It’s not just Democrats who have expressed openness to earmarks, but the most famous Republican of all: former President Donald Trump.

“You know, our system lends itself to not getting things done,” Trump said in 2018. “And I hear so much about earmarks, the old earmark system, how there was a great friendliness when you had earmarks. In the old days of earmarks, you can say what you want about certain presidents and others . . . they went out to dinner at night, and they all got along, and they passed bills. That was an earmark system. And maybe we should think about it.”

Odds of passage

The House bill has attracted 10 cosponsors, all Republicans. It awaits a potential vote in the House Rules Committee. Odds of passage are low in the Democratic-controlled chamber.

The Senate bill has attracted 13 cosponsors, all Republicans. It awaits a potential vote in the Senate Rules and Administration Committee.

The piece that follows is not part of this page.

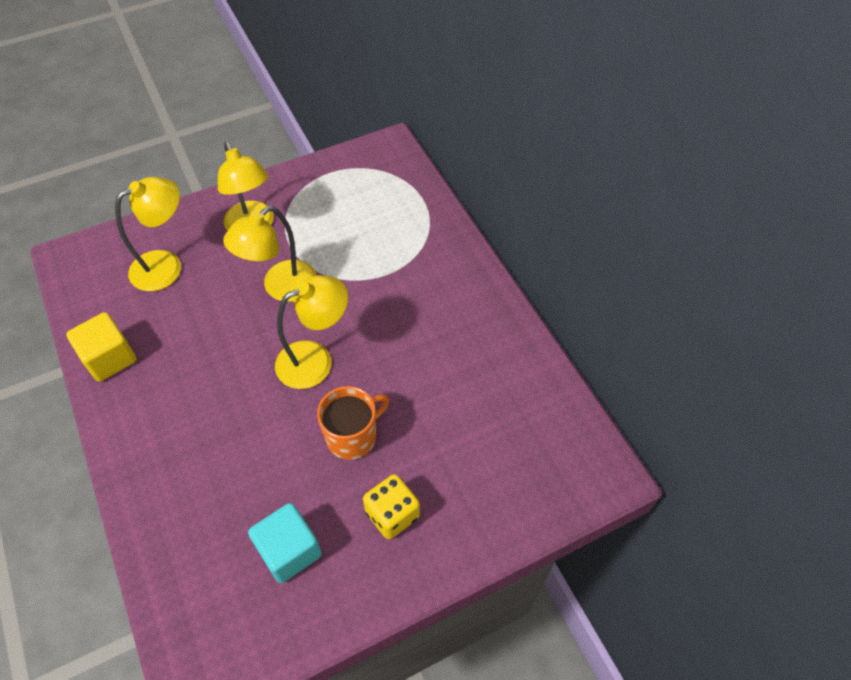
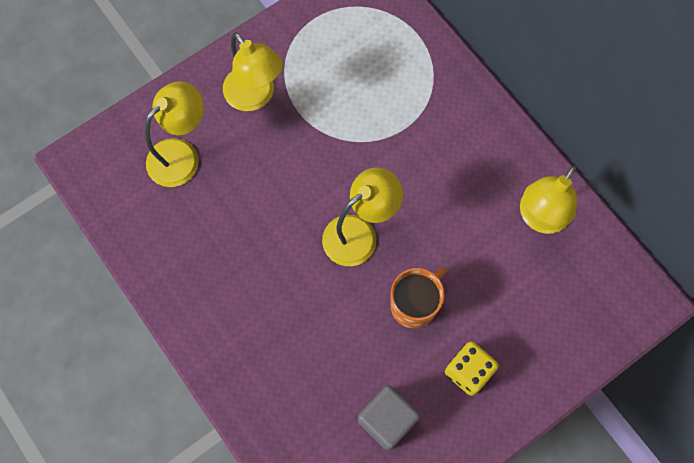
camera: 10 degrees left, 15 degrees up
yellow cube [66,312,137,382] -> none
yellow lamp [223,206,317,302] -> yellow lamp moved to [520,166,577,234]
turquoise cube [248,503,322,583] -> grey cube [358,385,420,451]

Odds of passage are low in the Democratic-controlled Congress.

Last updated May 6, 2021. View all GovTrack summaries.

The summary below was written by the Congressional Research Service, which is a nonpartisan division of the Library of Congress, and was published on Feb 18, 2021.

Earmark Elimination Act of 2021

This bill establishes a point of order in the House of Representatives against considering legislation that contains a congressional earmark, limited tax benefit, or limited tariff benefit. If the point of order is raised and sustained, the congressional earmark, limited tax benefit, or limited tariff benefit shall be deemed to be stricken from the legislation.